■ AIM OF THE TASK: Pick out the lines below with "spacing" and list them.

■ THE DATA:
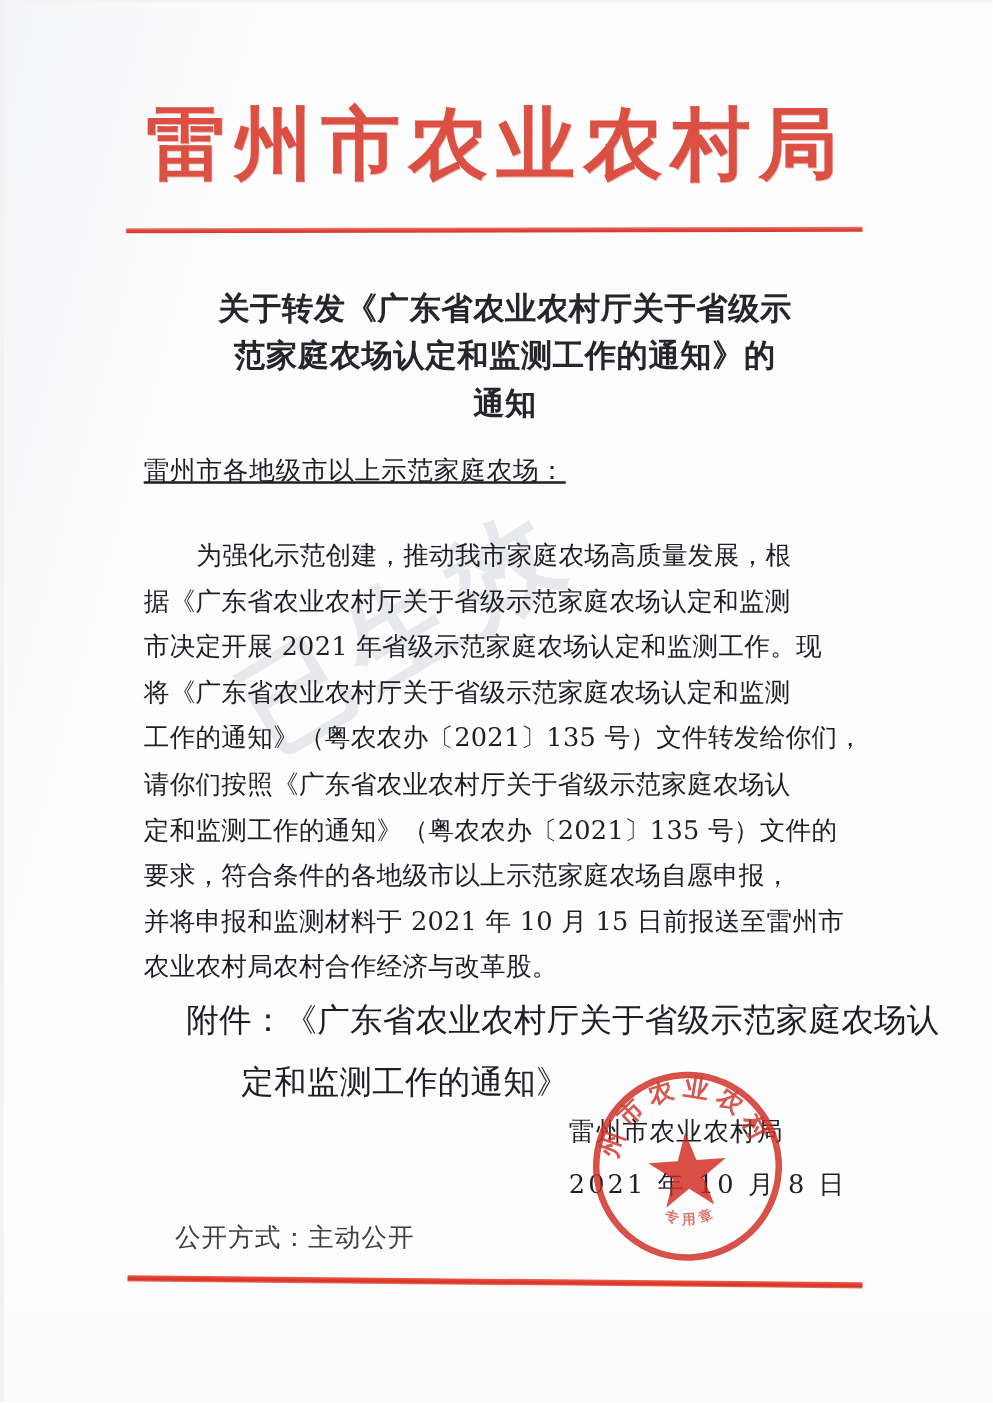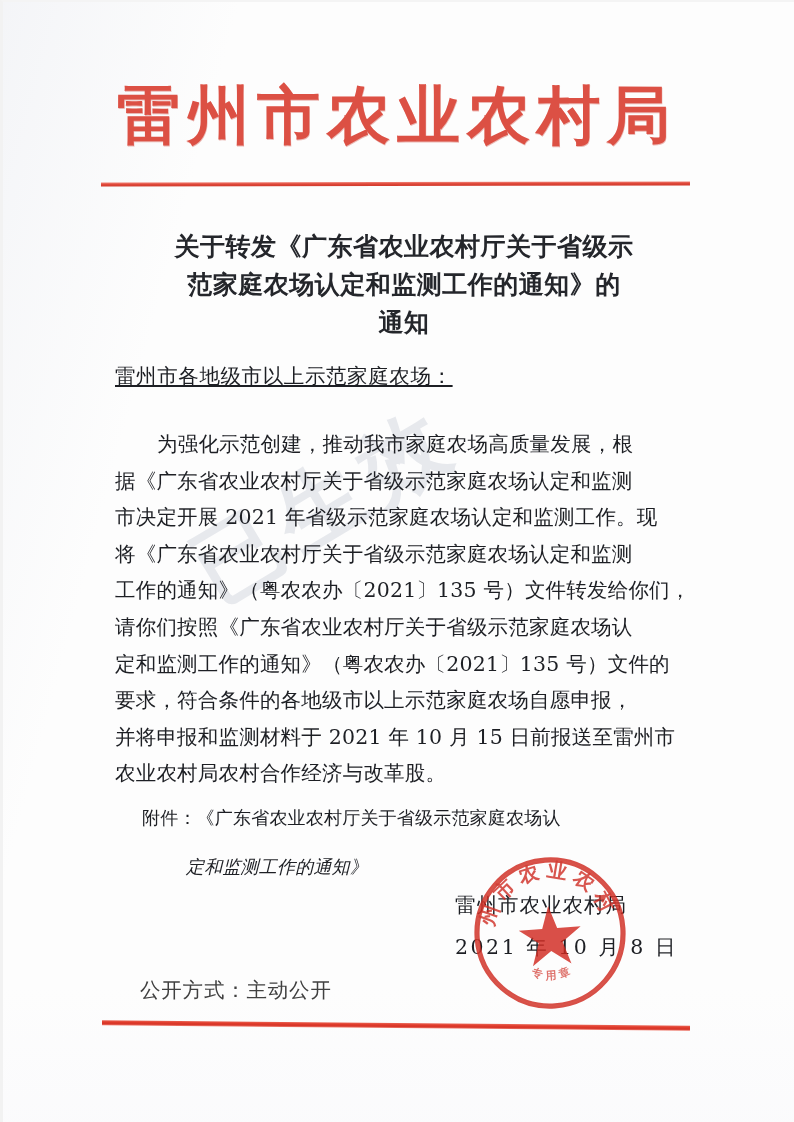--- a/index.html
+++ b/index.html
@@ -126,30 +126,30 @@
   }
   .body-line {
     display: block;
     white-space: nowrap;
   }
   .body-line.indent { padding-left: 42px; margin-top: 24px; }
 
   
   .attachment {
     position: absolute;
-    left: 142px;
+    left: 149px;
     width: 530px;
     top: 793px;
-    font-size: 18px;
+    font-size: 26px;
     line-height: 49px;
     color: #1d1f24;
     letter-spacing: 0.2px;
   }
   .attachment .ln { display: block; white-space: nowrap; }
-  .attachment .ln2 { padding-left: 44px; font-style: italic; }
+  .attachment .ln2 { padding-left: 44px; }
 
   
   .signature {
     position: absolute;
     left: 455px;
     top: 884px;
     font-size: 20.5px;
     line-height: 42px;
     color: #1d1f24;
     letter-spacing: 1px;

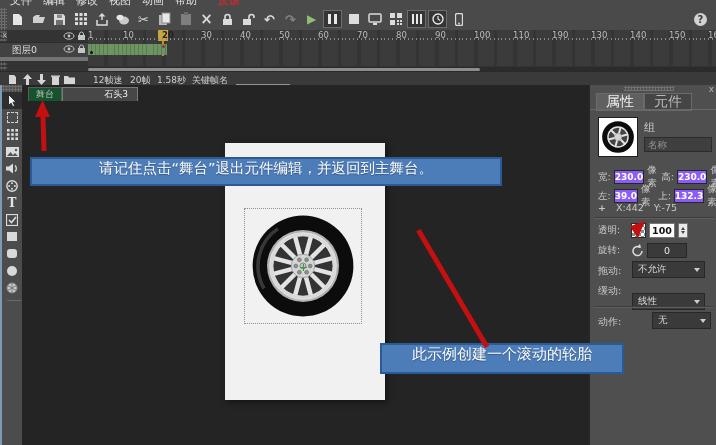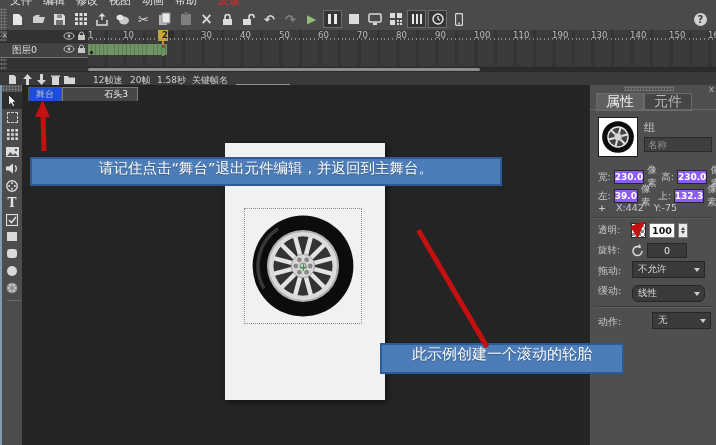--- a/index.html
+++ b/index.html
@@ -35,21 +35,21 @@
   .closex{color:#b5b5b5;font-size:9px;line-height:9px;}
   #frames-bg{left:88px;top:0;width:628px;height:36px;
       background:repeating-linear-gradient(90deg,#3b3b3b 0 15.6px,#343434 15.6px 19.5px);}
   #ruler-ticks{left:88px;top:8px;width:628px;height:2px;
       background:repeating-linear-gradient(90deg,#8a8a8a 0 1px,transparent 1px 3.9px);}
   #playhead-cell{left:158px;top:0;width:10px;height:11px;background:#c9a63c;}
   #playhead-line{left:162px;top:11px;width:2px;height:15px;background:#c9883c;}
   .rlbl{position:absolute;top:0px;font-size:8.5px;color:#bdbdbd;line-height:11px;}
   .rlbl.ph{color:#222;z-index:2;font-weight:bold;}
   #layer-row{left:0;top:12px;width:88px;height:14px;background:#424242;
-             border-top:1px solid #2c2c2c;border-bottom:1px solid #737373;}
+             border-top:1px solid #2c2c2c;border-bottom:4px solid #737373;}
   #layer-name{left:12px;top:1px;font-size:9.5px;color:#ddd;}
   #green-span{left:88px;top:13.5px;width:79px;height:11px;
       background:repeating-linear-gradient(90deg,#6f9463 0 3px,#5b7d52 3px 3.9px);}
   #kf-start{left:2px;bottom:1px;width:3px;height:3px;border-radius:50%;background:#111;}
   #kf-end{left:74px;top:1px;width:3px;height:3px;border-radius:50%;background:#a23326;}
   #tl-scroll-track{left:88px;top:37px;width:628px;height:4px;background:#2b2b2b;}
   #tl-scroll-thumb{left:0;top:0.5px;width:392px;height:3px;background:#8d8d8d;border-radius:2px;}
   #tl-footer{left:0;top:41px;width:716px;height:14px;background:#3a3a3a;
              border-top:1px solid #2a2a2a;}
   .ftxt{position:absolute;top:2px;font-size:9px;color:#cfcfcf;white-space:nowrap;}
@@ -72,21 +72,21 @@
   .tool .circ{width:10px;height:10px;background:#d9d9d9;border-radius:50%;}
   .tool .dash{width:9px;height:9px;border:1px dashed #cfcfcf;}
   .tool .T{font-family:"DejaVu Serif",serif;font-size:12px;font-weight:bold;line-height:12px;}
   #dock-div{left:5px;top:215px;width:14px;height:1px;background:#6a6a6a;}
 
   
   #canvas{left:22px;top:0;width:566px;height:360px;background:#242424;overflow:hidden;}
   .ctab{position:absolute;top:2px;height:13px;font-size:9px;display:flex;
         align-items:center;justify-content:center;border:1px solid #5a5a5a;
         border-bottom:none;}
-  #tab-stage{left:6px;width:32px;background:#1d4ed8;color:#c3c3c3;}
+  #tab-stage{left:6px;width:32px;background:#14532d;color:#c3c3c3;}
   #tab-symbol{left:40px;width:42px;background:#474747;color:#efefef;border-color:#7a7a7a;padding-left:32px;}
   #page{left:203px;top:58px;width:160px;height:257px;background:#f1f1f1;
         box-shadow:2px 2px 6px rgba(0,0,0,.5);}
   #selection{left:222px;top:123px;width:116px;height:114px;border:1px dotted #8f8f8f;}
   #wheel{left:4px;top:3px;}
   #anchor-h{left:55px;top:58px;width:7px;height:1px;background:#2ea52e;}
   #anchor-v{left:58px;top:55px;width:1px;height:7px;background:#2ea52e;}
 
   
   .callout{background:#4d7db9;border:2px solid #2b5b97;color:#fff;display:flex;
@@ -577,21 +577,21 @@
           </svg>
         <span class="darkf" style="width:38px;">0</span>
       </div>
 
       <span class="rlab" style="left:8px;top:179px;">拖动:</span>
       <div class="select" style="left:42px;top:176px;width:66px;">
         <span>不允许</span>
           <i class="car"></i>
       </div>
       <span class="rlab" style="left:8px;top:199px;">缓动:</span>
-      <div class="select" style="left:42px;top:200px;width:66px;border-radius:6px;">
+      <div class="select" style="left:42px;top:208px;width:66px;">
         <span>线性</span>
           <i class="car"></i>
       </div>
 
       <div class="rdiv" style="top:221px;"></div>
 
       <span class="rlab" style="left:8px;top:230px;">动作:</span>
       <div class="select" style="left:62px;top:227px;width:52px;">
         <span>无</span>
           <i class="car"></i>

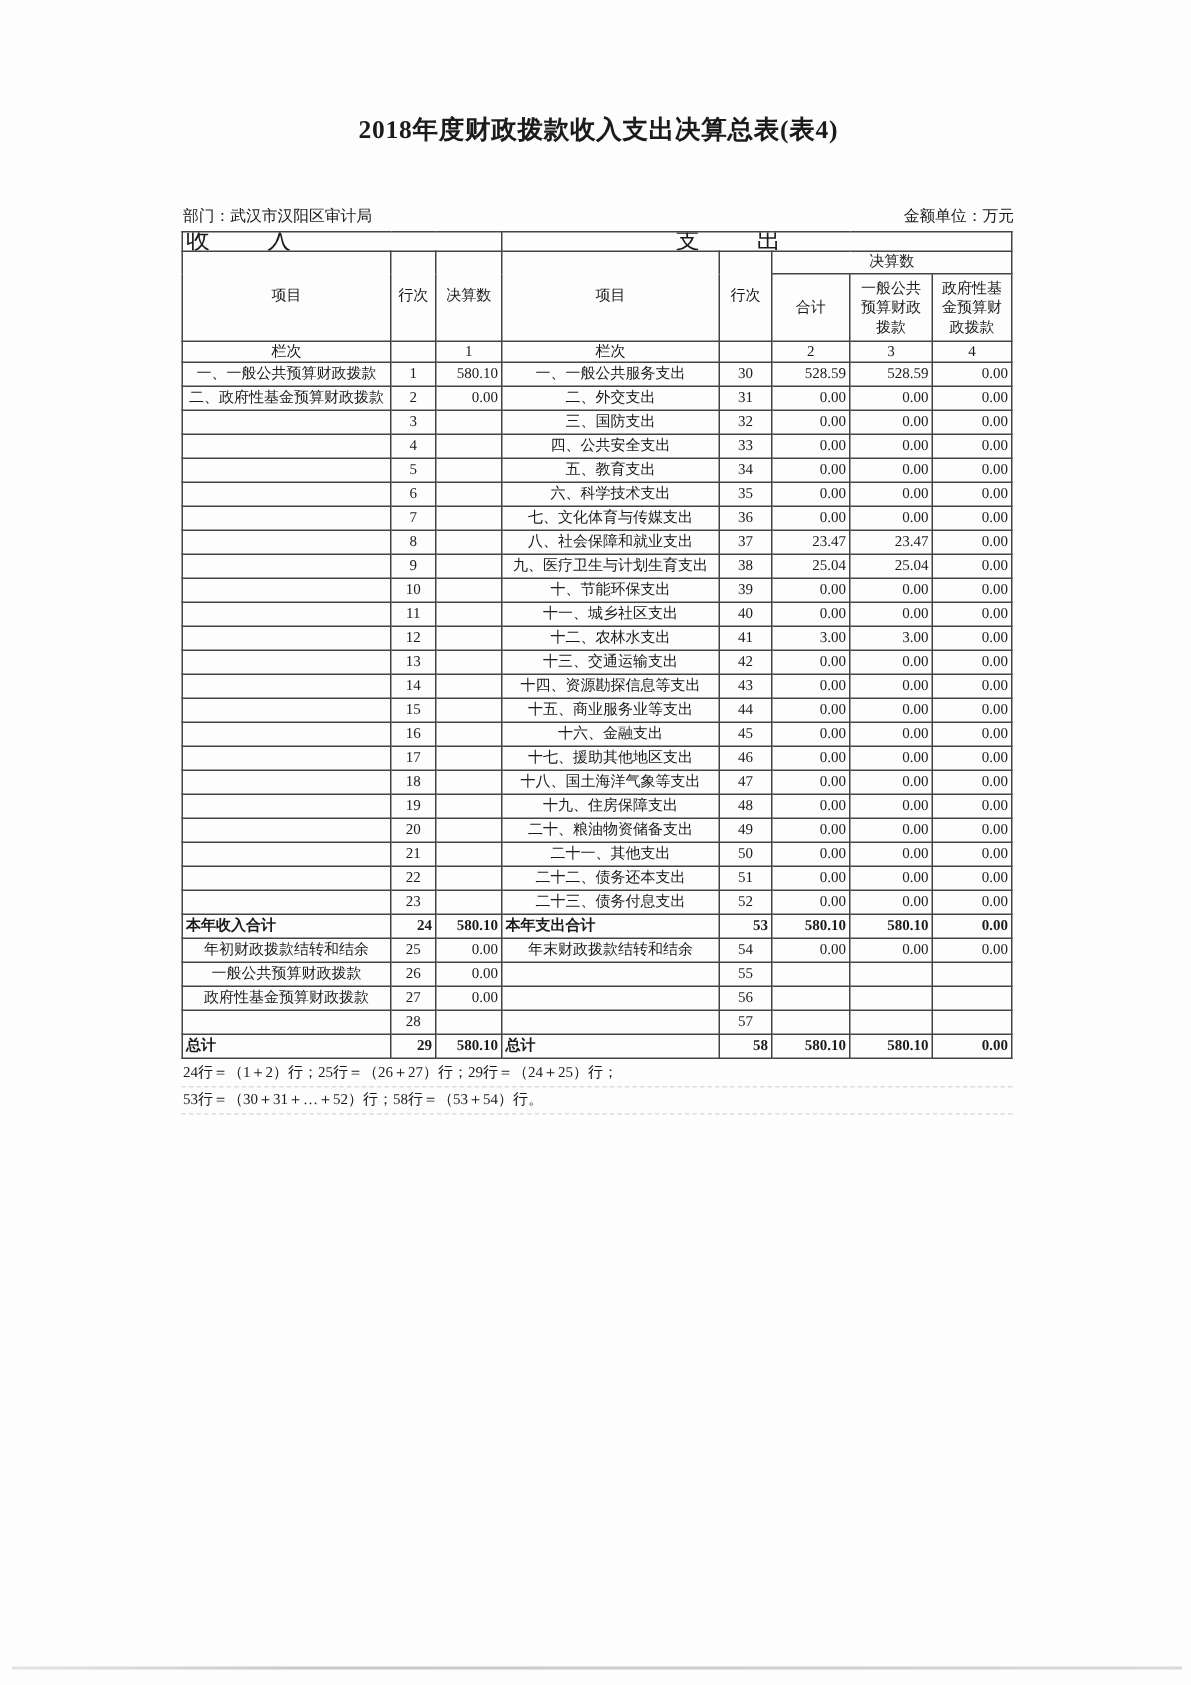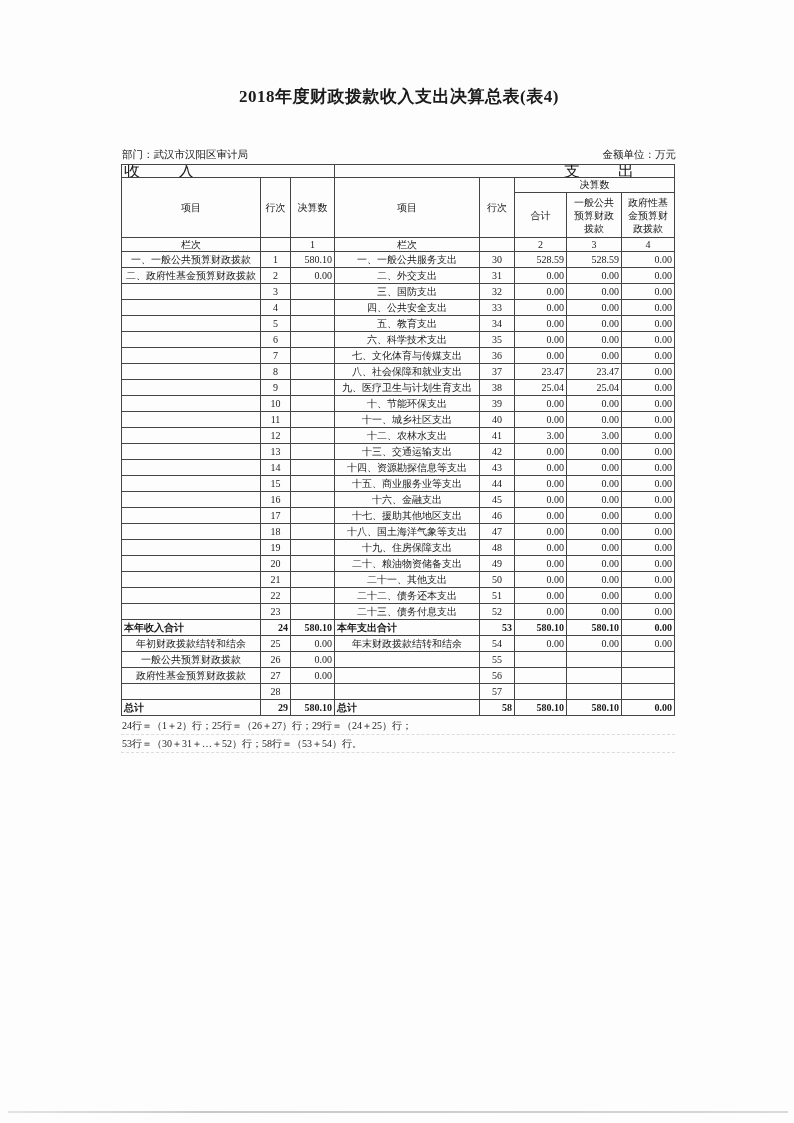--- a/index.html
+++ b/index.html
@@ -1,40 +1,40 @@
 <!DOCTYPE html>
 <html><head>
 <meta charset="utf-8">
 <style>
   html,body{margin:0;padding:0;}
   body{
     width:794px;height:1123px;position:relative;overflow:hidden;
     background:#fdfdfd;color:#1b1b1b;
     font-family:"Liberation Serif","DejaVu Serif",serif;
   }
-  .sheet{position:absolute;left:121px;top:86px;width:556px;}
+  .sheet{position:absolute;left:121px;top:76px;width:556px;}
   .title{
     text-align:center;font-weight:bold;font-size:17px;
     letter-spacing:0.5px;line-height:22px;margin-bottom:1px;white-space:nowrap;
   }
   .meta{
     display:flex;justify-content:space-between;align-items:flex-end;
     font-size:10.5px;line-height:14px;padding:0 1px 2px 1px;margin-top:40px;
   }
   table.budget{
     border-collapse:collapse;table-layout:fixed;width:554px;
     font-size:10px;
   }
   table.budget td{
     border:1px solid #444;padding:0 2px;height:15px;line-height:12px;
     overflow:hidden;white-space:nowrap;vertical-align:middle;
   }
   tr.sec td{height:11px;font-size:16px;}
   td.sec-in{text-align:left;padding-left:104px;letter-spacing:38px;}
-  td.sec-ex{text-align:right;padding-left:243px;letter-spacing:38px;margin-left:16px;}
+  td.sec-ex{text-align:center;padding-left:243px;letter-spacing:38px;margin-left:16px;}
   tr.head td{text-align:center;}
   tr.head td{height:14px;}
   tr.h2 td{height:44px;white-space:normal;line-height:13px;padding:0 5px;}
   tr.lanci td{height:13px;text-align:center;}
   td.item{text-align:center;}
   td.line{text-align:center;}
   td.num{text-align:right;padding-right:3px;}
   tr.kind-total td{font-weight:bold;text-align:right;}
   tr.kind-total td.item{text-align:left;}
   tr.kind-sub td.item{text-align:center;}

■ EXERCISE OUTPUT:
     letter-spacing: 0.2px;
     letter-spacing: 1px;
     letter-spacing:0.5px;line-height:22px;margin-bottom:1px;white-space:nowrap;
   td.sec-in{text-align:left;padding-left:104px;letter-spacing:38px;}
-  td.sec-ex{text-align:right;padding-left:243px;letter-spacing:38px;margin-left:16px;}
+  td.sec-ex{text-align:center;padding-left:243px;letter-spacing:38px;margin-left:16px;}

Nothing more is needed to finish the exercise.